A four-year degree was supposed to be the ticket to prosperity. For Generation Z, it's increasingly a ticket to unemployment, underemployment, and six figures of debt with no clear payoff.
The unemployment rate for recent college graduates aged 22-27 hit 6.8% in April 2026, nearly double the overall unemployment rate of 3.6%. More troubling: the underemployment rate—graduates working jobs that don't require a degree—stands at 41%, according to Federal Reserve data.
"I did everything right," says Maya Johnson, 24, who graduated from Boston University in 2024 with a degree in communications and $87,000 in student debt. She's now working retail for $16 per hour. "The promised return on investment doesn't exist. The system sold us a lie."
The math is brutal. The average college graduate carries $38,000 in student loan debt, with 10-year monthly payments around $400. Entry-level salaries for most majors haven't kept pace: the median starting salary is $55,000, barely above what high school graduates in skilled trades can earn without the debt burden.

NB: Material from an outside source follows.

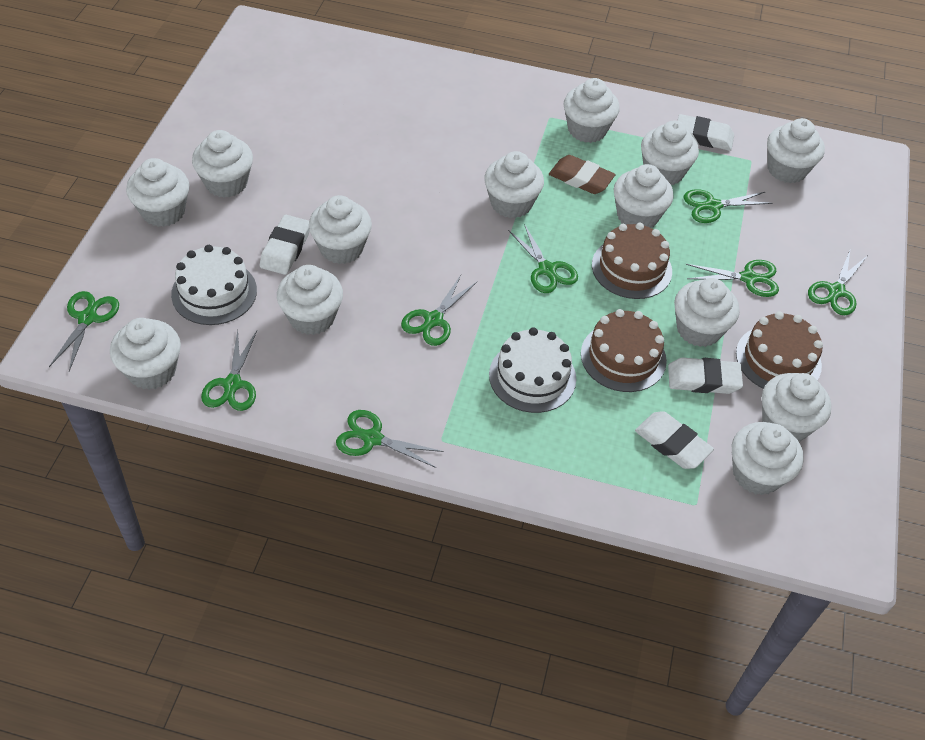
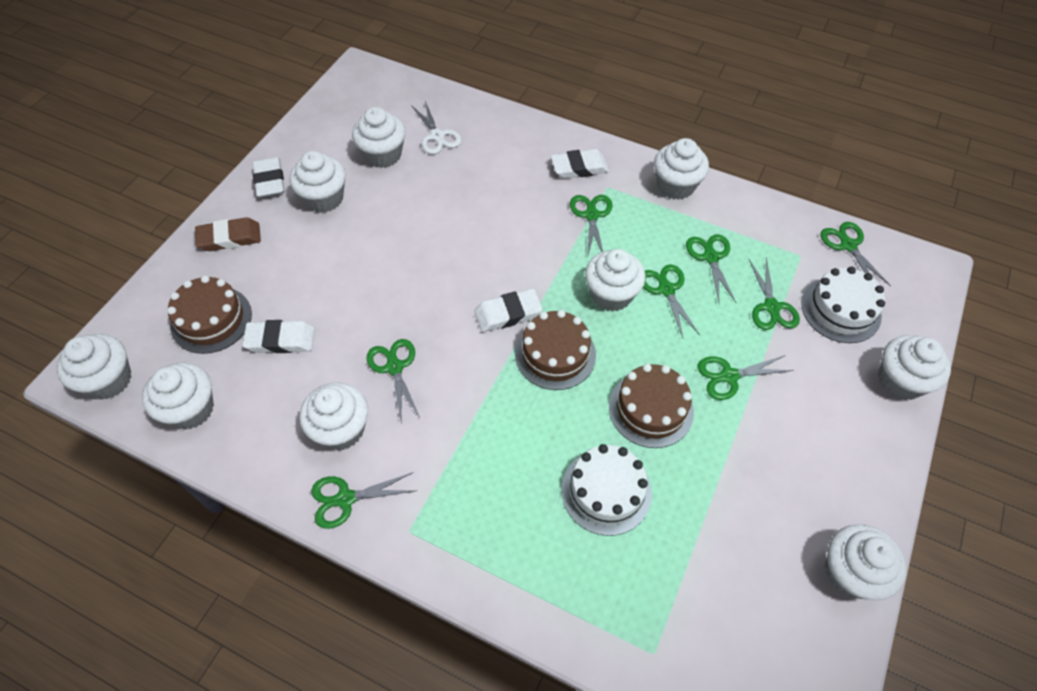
white cupcake: [110,318,181,390] [126,158,189,227] [192,130,253,198] [277,265,343,335] [309,195,372,264] [484,151,544,218] [564,78,620,143] [614,164,673,228] [641,121,699,185] [674,278,740,347] [732,422,804,495] [762,373,831,442] [767,118,825,183] = 13 -> [57,334,131,400] [142,363,214,430] [290,151,346,213] [299,382,368,450] [352,107,405,168] [585,249,646,312] [654,138,709,200] [825,524,906,600] [878,335,951,400] = 9
white scissors: none = 0 -> [411,101,461,154] = 1

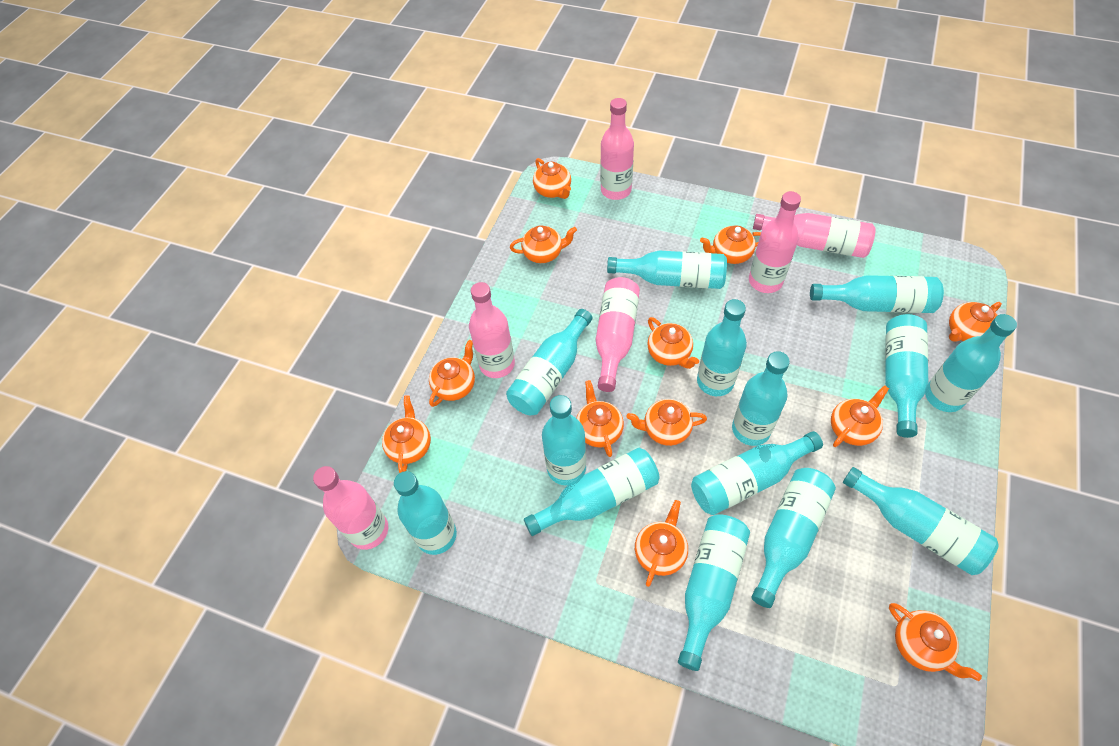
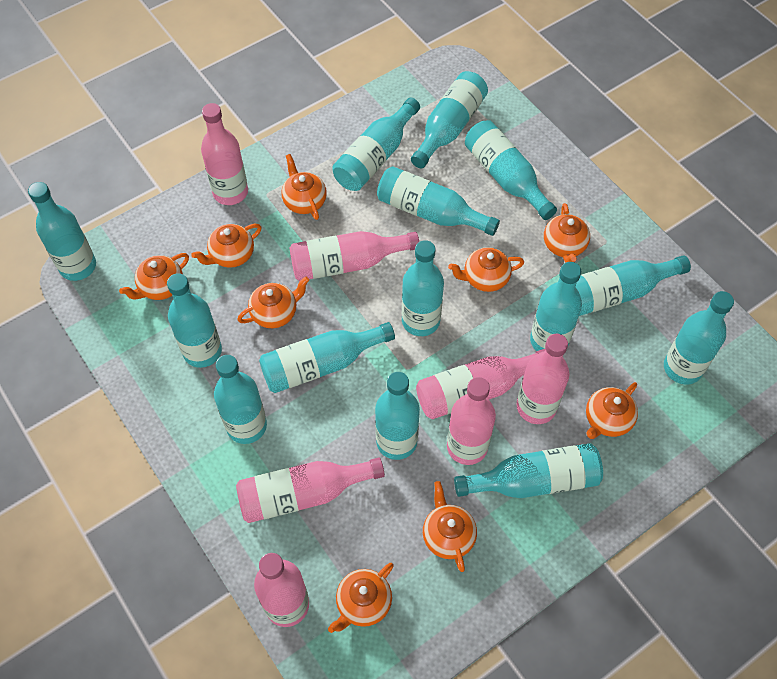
orange teapot: [382,395,431,473] [429,340,475,407] [510,226,577,263] [533,158,571,199] [576,380,624,457] [626,399,707,446] [635,500,688,587] [647,317,699,369] [700,225,761,264] [831,385,889,447] [889,603,982,681] [949,302,1002,342] = 12 -> [119,253,189,300] [191,224,262,268] [237,277,309,328] [281,154,327,220] [328,563,394,633] [423,481,477,572] [448,247,524,292] [544,203,590,263] [586,382,638,439] = 9
pink bottle: [313,466,388,550] [469,282,515,378] [596,277,640,392] [600,98,634,200] [749,191,801,293] [753,213,876,258] = 6 -> [201,103,248,205] [236,458,385,523] [254,553,309,627] [290,231,419,281] [416,349,545,419] [447,377,496,465] [517,334,570,424] = 7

Break down the ROI by major and the picture gets uglier. Engineering and computer science graduates still see positive returns, with average starting salaries of $75,000-$95,000. But liberal arts, social sciences, and business majors—which account for 60% of all degrees—face a different reality.
A psychology degree costs the same $200,000 as an engineering degree at most private universities, but the median starting salary is $35,000. The debt-to-income ratio makes homeownership, family formation, and wealth accumulation mathematically impossible for the first decade of working life.
Three structural factors drive the credential devaluation. First, degree inflation: employers now require bachelor's degrees for jobs that historically needed only a high school diploma. Second, oversupply: U.S. universities award 2 million bachelor's degrees annually, far exceeding the number of college-level jobs created. Third, skill mismatch: most degrees don't provide practical skills employers actually value.
The university system has zero incentive to fix this. They've captured the credentialing system, tuition revenue keeps flowing regardless of graduate outcomes, and federal loan guarantees eliminate financial risk. It's a perfect racket.
Some institutions still deliver value. MIT, Georgia Tech, and top-tier state engineering programs produce graduates with immediate job offers. Elite universities like Harvard and Stanford provide network access worth more than the education itself. But for the vast middle tier of colleges charging $30,000-$50,000 annually, the value proposition has collapsed.
The alternative path is gaining traction. Skilled trades—electricians, plumbers, HVAC technicians—offer $55,000-$75,000 starting salaries with zero debt and immediate earning. Tech bootcamps provide software development skills in 12-16 weeks for $15,000, producing graduates who earn more than most four-year degree holders.
"We're watching the largest misallocation of capital in modern history," argues Bryan Caplan, economist at George Mason University and author of The Case Against Education. "Students spend four years and $200,000 to signal they can finish tasks. Employers require degrees not because they create value but because everyone else requires them. It's credentialism run amok."
The data supports his thesis. Studies show that 80% of what college teaches is forgotten within two years and wasn't relevant to most jobs anyway. What matters is the credential itself—the piece of paper that says you completed the hazing ritual.
For Gen Z, the promise has broken. College degrees are more expensive and less valuable than ever. The return on investment no longer pencils out for most students at most schools. And the system keeps churning out graduates into a job market that doesn't need them.
The numbers don't lie: a generation was sold a product that doesn't work. And they're stuck with the bill.